TASK GOAL = The expected output is the line with "the green tree at (x=12, y=254): 24.55" followed by every remaining line of the entries, all repeated exactly.

----------------

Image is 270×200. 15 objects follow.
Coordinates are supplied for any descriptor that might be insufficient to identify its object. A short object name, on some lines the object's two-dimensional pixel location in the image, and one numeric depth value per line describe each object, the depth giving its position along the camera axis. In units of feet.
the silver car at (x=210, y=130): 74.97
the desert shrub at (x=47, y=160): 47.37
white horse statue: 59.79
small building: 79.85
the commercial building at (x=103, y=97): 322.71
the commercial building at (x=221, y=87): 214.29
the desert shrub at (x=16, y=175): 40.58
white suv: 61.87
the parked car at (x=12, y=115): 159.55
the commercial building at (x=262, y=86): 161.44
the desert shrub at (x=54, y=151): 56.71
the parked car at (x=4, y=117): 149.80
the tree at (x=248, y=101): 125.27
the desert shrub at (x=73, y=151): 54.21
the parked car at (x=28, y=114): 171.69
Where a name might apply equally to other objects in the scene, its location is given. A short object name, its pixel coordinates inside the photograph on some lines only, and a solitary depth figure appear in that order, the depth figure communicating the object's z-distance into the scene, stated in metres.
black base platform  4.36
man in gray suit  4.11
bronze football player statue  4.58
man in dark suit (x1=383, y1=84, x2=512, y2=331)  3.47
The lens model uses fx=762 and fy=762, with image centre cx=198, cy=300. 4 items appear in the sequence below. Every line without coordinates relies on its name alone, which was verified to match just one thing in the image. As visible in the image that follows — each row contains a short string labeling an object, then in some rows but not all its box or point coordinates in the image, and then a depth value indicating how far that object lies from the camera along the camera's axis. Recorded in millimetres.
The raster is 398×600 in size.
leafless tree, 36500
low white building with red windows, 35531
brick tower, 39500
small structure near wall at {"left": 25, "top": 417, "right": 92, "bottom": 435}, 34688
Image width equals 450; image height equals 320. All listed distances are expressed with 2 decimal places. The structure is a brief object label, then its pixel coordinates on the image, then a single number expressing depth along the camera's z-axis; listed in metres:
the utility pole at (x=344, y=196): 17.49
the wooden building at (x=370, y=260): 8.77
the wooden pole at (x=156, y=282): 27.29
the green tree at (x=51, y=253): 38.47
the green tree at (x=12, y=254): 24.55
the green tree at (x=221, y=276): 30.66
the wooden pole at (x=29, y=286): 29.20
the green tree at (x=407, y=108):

----------------

EXERCISE OUTPUT =
the green tree at (x=12, y=254): 24.55
the green tree at (x=221, y=276): 30.66
the wooden pole at (x=29, y=286): 29.20
the green tree at (x=407, y=108):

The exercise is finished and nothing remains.